The Beautiful Machine: Graeme Fife. Mainstream
Publishing, 2007. 333 pages hardback, £16.99 ISBN978-1-84596-241-8
I ENJOYED THE first half of this book. Well-written
accounts of childhood and youth are usually attractive. Life at home
must have been misery for the young Graeme: his 5 ft 3 inch ex-army
father, bitter because he no longer had lower ranks to order around
and with a huge inferiority complex, took out his frustration on his
son in the form of frequent beatings. He escaped, and at school and
university he encountered cycling, rowing and girls, especially French
girls, taught in a couple of public schools, lived the life of a freelance
writing bum in London (ten addresses in as many months). So far, so
good.
A sixty-page account of a cycling trip to Timbuktu takes hold of the
reader because it's life on another planet, rather than because of superior
tale-telling; but the signs are creeping in, of over-writing and a belief
that absolutely everything that's ever happened to you should be retailed
to everyone else. I mean, if you don't tell them that your mate adjusted
your brake while you paid the hotel bill, how will they get through
their day? Around page 200 I found that enjoyment had pretty well ceased
and reading had become a chore. Then comes a rather tedious account
of the Raid Pyrenean (16 pages), followed immediately by another
one (13 pages) with his mates, obviously written for his club magazine.
It's written, says Fife, with a nod at Three Men in a Boat and
Three Men on the Bummel. I must be one of the few people who
thinks they're both tedious and dated, the humour heavy-handed and laboured
and, unfortunately, used as models by generations of would-be English
comic writers: 'Kevin
asked whether he was having a good time,
reflected for a while, took a gulp of lager, belched daintily, glazed
over and said: "What was the question?"' Hilarious. This was
worth writing and printing? It's not even worth thinking.
From here on it's downhill: name-dropping (boy, can he drop names) rides
in France and the UK, and a trip to New England in which he spends 17
lines, half a page, describing his choice of sandwich. He orders a beer,
and tells us that the barmaid asked whether he wants 'small' or 'tall'.
Every piffling thing that's ever happened to him has to be included,
along with verses and a song lyric.
Mr Fife is clearly well-read and fluent in French. But he's not a man
who wears his learning lightly and sometimes you think, 'Another dip
into Google, another visit to the encyclopaedia'. There are endless
unnecessary explanations of word and phrase origins (some of them wrong),
especially in French, a bit like those old boys' stories of Africa,
in which 'lion' and 'elephant' are given in both Swahili and English.
On page 252 he translates 'Merci' for us. But at lunch in the Pyrenees
we're given poulet and fromage de brebis untranslated.

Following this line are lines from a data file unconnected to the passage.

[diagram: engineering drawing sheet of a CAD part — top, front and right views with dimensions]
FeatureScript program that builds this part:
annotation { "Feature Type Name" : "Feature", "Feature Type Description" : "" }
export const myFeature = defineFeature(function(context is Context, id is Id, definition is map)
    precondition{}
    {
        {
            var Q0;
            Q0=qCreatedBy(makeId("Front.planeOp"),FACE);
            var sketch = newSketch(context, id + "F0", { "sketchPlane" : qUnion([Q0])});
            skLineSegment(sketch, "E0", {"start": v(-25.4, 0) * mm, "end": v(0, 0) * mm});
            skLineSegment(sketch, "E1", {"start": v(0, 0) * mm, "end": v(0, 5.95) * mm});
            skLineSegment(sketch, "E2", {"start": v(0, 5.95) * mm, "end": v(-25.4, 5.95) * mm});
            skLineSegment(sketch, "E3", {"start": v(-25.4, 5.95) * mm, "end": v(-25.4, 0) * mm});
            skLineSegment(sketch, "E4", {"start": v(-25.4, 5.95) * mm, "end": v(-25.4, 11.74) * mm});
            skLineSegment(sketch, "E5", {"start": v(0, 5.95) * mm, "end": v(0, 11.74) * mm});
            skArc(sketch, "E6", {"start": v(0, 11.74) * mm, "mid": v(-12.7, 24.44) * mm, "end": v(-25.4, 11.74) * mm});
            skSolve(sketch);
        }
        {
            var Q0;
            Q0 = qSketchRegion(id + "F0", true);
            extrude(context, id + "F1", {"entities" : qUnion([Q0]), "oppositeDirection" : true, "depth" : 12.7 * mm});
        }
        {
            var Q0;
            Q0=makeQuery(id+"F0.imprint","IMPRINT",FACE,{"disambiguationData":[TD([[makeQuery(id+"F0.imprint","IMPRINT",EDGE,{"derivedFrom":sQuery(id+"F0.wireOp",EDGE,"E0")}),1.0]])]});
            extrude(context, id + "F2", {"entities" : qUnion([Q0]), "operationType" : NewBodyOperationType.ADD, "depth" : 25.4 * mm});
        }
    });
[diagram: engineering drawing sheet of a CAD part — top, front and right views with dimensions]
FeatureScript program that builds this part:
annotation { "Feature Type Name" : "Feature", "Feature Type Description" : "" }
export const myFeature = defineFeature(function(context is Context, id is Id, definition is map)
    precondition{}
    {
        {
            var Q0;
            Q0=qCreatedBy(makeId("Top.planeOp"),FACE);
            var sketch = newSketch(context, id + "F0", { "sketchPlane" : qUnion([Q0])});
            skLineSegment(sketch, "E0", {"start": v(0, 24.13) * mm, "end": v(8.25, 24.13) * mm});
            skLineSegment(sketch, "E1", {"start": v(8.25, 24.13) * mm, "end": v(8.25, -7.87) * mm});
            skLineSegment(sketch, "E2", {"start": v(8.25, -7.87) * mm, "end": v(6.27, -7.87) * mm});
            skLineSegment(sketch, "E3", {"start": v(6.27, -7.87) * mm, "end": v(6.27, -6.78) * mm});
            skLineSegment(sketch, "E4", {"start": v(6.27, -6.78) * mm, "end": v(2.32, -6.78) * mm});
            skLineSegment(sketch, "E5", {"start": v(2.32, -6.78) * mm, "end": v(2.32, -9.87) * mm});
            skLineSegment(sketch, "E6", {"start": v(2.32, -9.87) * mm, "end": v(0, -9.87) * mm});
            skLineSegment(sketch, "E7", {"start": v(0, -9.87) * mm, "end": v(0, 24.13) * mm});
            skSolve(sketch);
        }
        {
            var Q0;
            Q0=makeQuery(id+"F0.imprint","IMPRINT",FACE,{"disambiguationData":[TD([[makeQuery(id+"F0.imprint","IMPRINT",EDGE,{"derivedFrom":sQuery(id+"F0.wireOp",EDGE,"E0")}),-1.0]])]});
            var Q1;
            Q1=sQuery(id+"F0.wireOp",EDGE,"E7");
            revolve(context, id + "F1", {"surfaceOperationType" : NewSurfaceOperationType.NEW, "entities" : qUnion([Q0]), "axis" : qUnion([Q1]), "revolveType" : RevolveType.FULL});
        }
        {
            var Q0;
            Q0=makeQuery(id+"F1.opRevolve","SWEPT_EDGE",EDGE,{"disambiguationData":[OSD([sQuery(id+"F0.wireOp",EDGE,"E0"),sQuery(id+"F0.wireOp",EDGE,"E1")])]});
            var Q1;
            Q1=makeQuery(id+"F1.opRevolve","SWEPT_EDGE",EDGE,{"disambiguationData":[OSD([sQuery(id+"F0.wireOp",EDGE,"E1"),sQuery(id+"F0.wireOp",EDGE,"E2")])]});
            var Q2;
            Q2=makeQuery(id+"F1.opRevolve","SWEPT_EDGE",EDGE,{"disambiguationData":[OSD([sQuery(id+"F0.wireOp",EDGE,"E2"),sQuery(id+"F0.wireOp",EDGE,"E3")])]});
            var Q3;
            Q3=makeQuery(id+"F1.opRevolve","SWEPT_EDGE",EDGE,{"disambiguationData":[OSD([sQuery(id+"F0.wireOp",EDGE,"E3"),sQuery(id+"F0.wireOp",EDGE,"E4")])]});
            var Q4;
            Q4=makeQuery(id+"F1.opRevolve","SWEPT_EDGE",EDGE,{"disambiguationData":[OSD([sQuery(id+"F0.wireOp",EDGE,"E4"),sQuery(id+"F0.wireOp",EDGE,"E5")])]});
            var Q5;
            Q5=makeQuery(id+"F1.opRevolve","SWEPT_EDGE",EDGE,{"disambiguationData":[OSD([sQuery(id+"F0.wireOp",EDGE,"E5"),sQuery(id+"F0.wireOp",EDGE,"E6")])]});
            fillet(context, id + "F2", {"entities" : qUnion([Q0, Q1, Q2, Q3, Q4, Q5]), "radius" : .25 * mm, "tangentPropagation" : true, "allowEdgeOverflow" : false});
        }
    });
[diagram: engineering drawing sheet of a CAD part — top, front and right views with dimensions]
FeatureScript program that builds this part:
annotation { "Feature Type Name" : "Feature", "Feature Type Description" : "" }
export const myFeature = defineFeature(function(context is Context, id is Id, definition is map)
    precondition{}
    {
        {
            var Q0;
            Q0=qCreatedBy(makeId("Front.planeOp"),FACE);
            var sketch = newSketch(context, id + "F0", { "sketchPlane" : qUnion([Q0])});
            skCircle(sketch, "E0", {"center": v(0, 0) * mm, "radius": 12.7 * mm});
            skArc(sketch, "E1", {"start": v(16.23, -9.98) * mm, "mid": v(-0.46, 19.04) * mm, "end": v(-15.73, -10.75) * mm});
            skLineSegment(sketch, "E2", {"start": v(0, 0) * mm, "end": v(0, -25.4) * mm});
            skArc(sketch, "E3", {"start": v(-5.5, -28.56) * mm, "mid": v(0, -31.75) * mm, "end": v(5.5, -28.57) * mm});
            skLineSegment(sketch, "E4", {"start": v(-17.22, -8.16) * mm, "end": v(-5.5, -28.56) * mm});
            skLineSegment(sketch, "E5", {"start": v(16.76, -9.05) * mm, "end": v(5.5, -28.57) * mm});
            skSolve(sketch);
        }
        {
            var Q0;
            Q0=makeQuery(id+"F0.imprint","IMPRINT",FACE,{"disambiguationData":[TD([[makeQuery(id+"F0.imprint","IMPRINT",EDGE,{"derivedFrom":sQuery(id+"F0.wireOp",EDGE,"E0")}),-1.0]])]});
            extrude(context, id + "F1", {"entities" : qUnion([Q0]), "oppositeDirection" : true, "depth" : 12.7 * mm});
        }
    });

Most English people can manage 'thank-you', but are unlikely to know
the French for 'ewe'. Fife's pedantry grows on him, until on page 279
he has a Lynne Truss-type storm (she wrote about how the English mangle
their grammar) about how Americans can't use subjunctives, but would
never say 12 p.m. And then, a few pages later, he uses 'nugatory' as
a synonym for 'negative'. Sorry, Graeme, when you start laying down
the law about people's language, your own has to be perfect - and anyway
life's too short for all this didacticism. And no, I won't tell you
what it means, you can bloody well look it up.
I suppose no writer can be blamed for recycling his work: several passages
are reproduced word for word from his Tour de France of 1999. While
less inaccurate than in this earlier book, he can still be careless:
Kelly's four Green Jersey wins were overtaken by Zabel (with six) years
ago, Mandy Jones won the World title at Goodwood in 1982, not 1985;
and he tells us, ludicrously, that 'infantry' originates with a Scottish
general who called his soldiers 'mes enfants'.
The last chapter, an account of cycling up and down hills in Kent, is
surely only of interest to a few locals.
Graeme Fife is reflective and perceptive. He can observe life, and then
write about it - a talent that's less common than you might think -
and there's undoubtedly a lot of good stuff here. What a pity his publisher
didn't employ an editor to reduce it by about a third.